There are many different ways to achieve those parameters so that individual codes can be proprietary, but the bigger architecture will be compatible. We're trying to have this working with nonproprietary technologies. Or, if they are proprietary, then they are open and easily licensable. MP3 is a proprietary technology, it's just that it's available for free.
They're still in the process of deciding. If the person with the best idea wants money for it, it might be worth it. But I don't think that's the plan.
WN: Some people I've talked to are upset about the [US$10,000] fee to join SDMI.
HR: Fees are very common in standard-setting processes like this. It's a very results-oriented process, and there are costs associated with managing it. It's not a profit center. It was a deliberate way to make sure that people were at the table because they're serious about it.
WN: What do you think of Chuck D? He's constantly trashing his label.

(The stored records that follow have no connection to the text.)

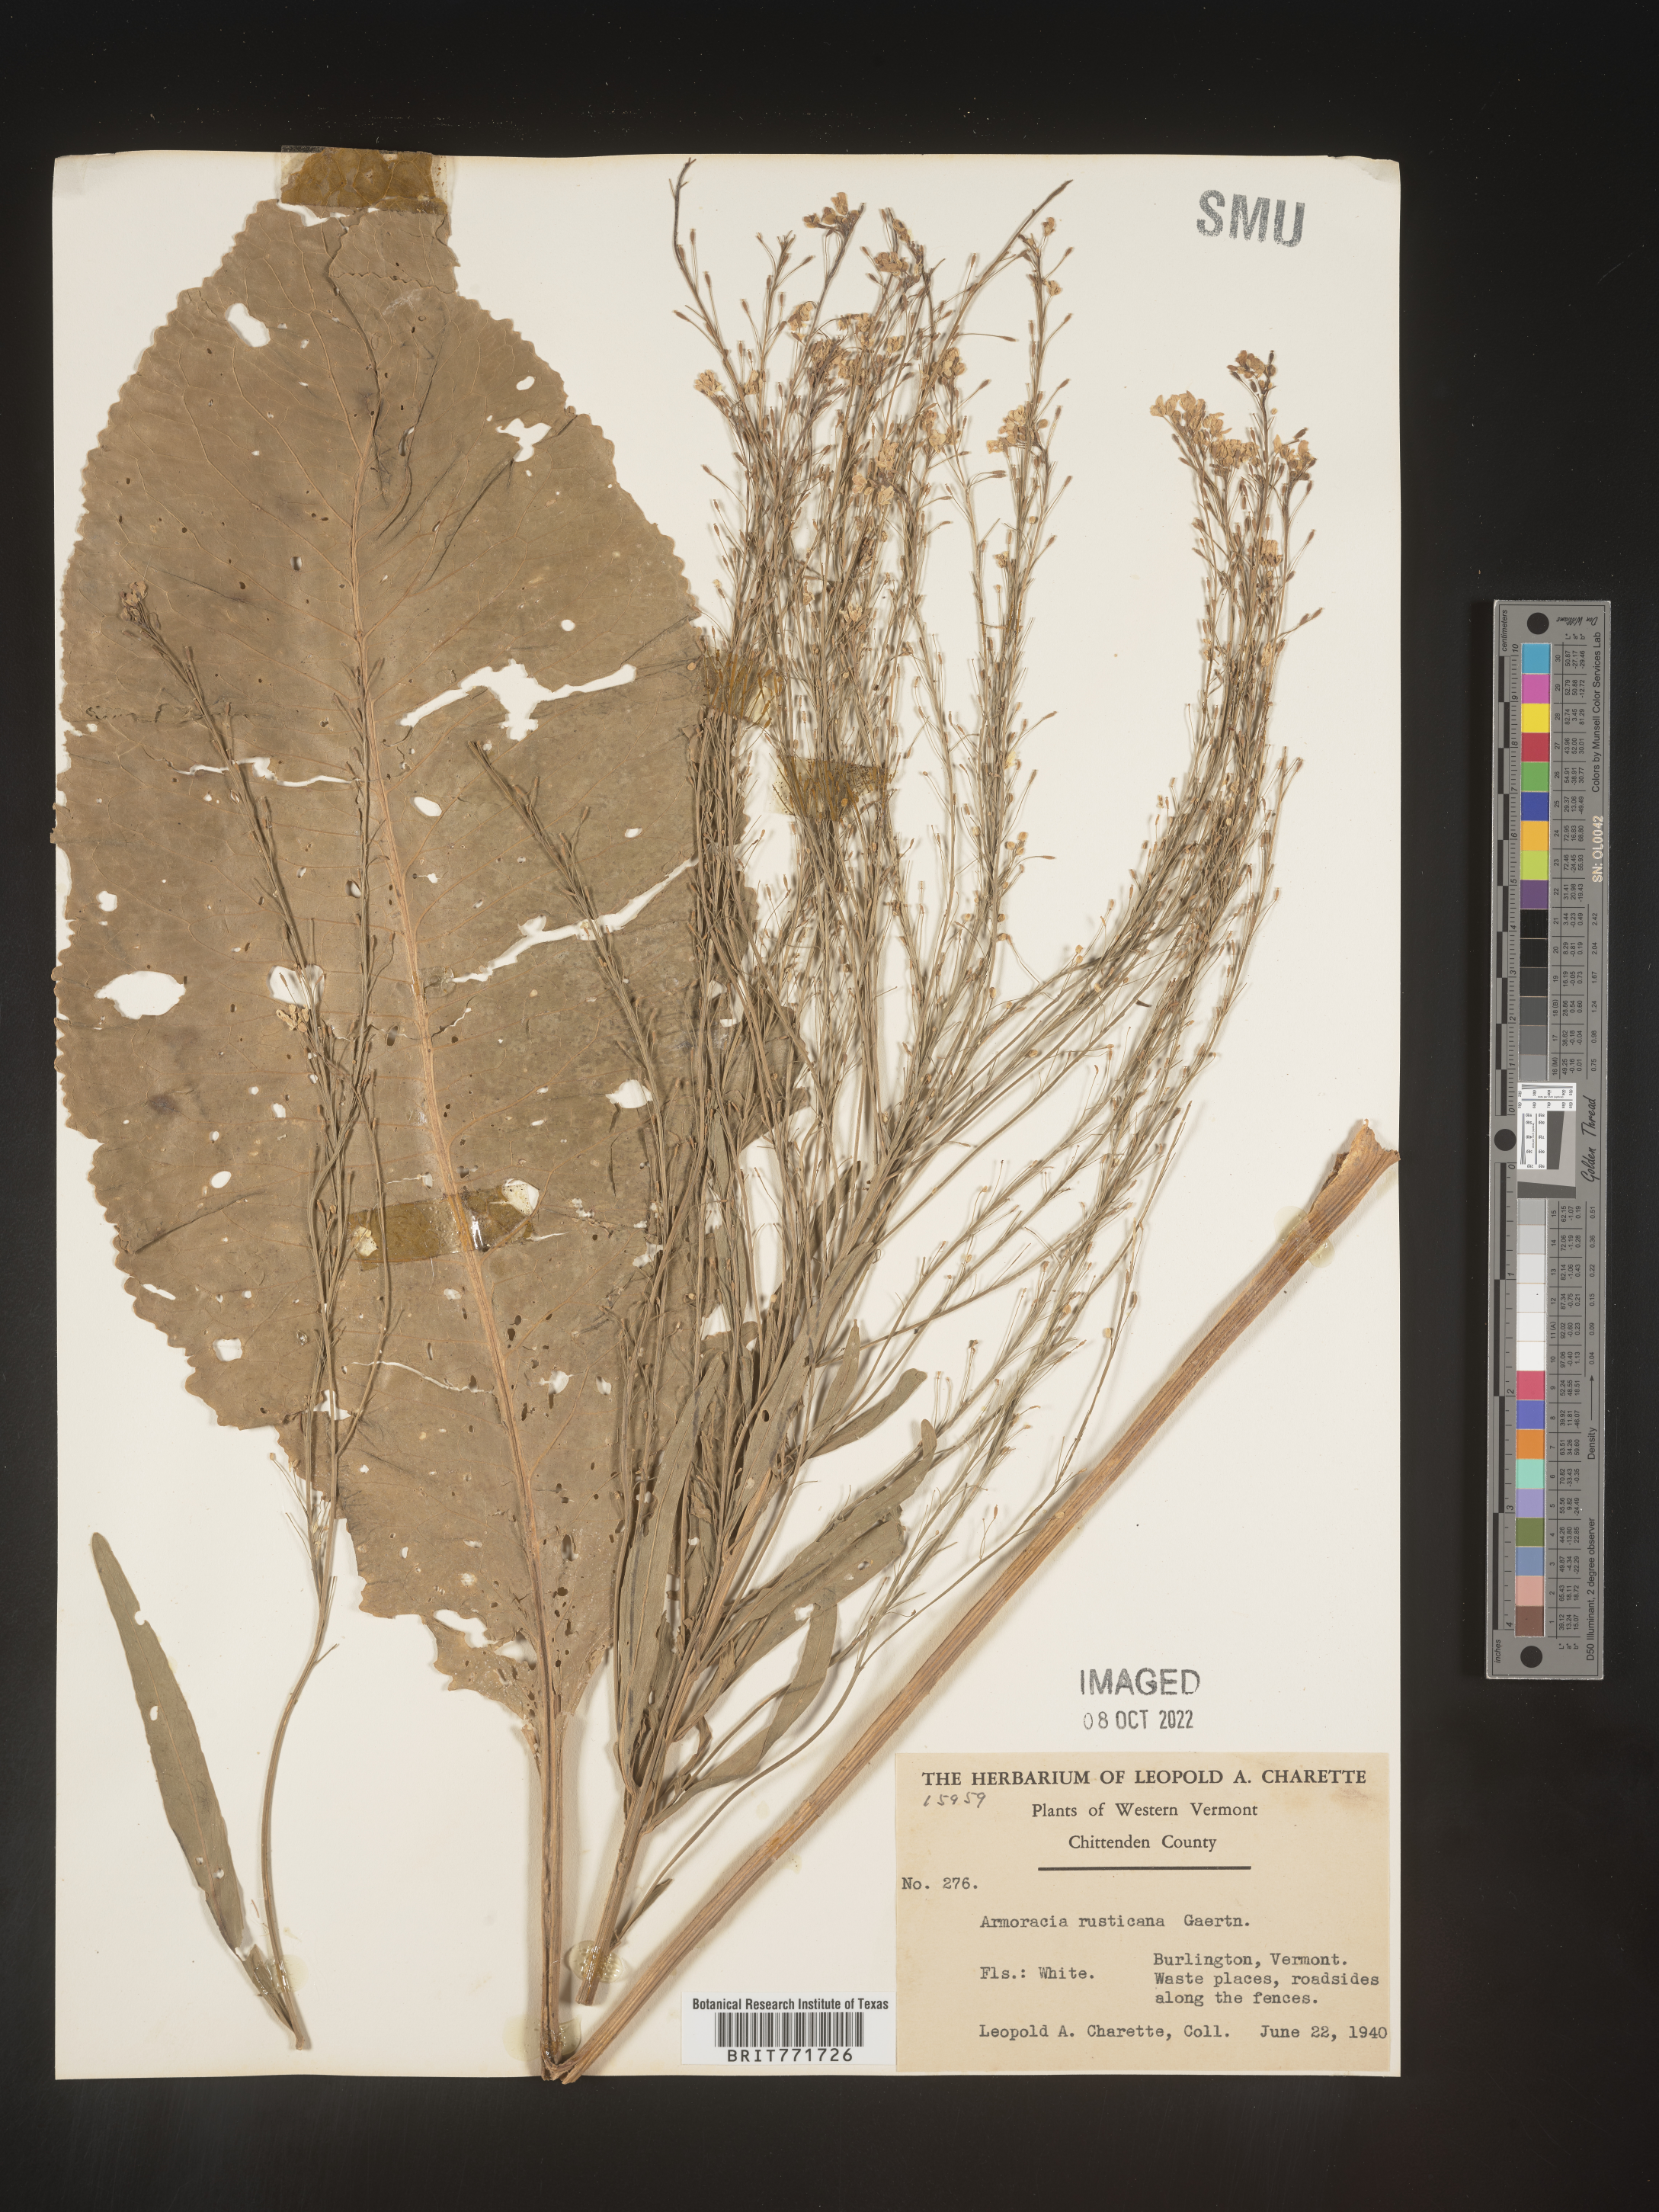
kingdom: Plantae
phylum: Tracheophyta
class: Magnoliopsida
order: Brassicales
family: Brassicaceae
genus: Armoracia
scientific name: Armoracia
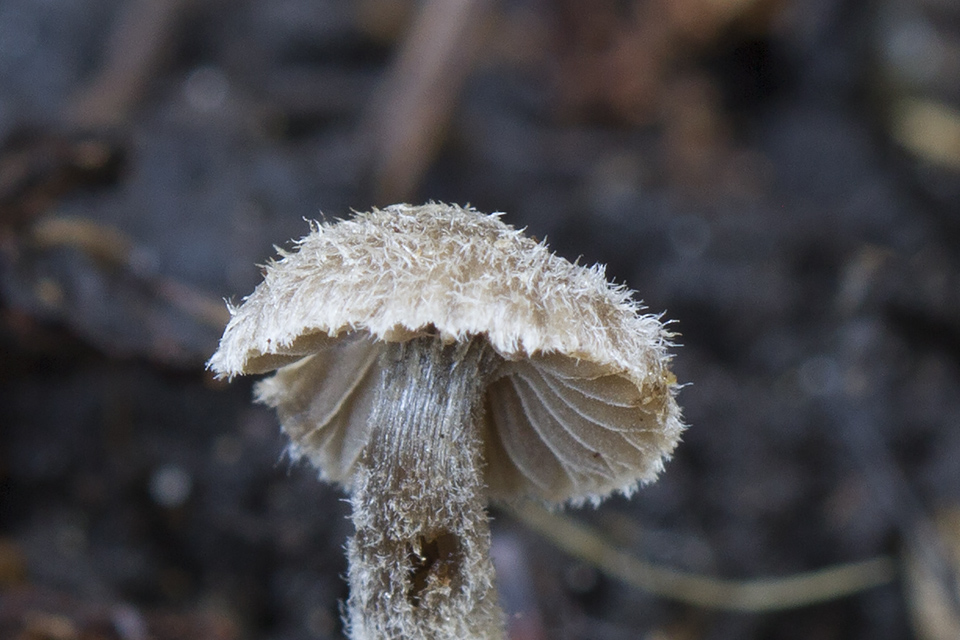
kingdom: Fungi
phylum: Basidiomycota
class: Agaricomycetes
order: Agaricales
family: Entolomataceae
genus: Entoloma
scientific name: Entoloma dysthales
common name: gråhåret rødblad
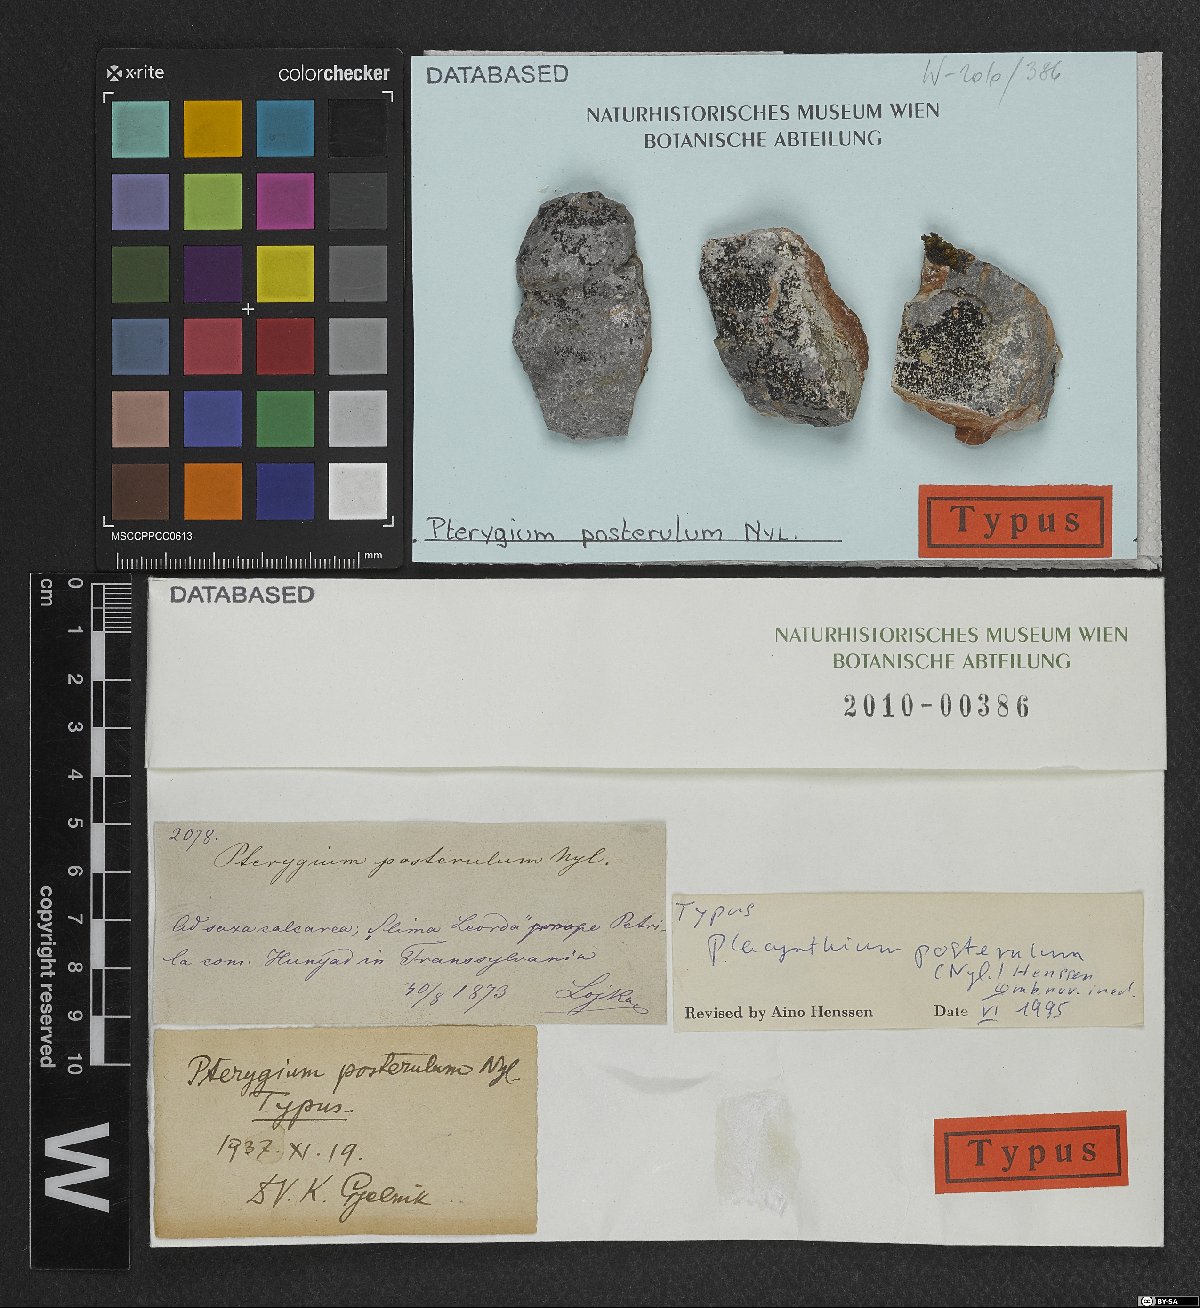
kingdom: Fungi
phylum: Ascomycota
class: Lecanoromycetes
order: Peltigerales
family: Placynthiaceae
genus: Placynthium
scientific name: Placynthium posterulum
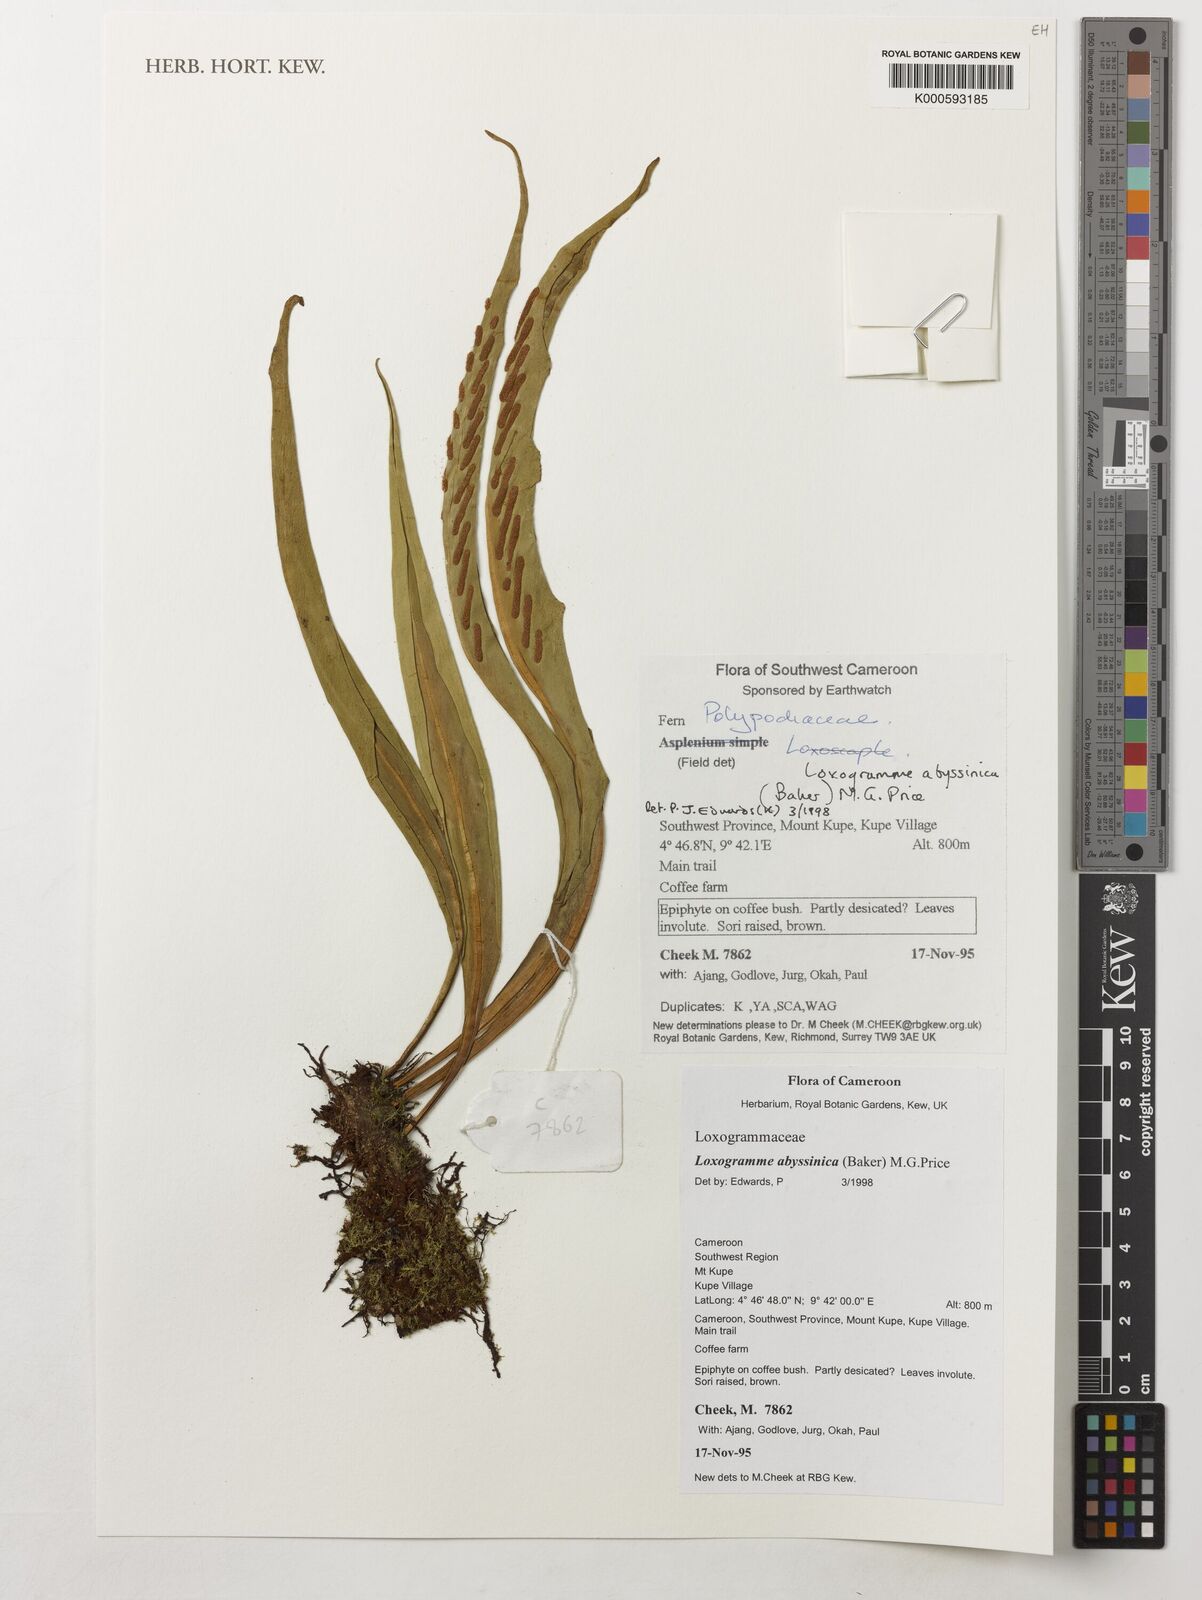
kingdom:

__ HR:__ He and I are good personal friends. We both serve on the Rock the Vote board. He had a very bad experience with his record company and an unhappy parting. I think that a new model for Public Enemy is a good idea. It doesn't mean that it will work for everybody.
... He's trashing the record companies, he doesn't trash me. Don't you have friends you have differences of opinion with? He's passionate and energetic. We always agree on censorship, and we agree that if artists are willing to take the financial risks for their own work, then they should be entitled to greater financial gain.
I think part of [Public Enemy's] problem was they were in a contract several years ago that paid them advances, and they gave up more rights than they wanted to.
It's very common for artists to want large advances. And often in order to do that companies want some guarantees. The opportunities for a better deal exist.
On some level Chuck is the kind of person that has to be in control of his own life. I think he's a brilliant activist and he's never afraid. He's sometimes a convenient fact-forgetter. He rewrites history to fit his rap. He says things for effect that sometimes I think he even questions.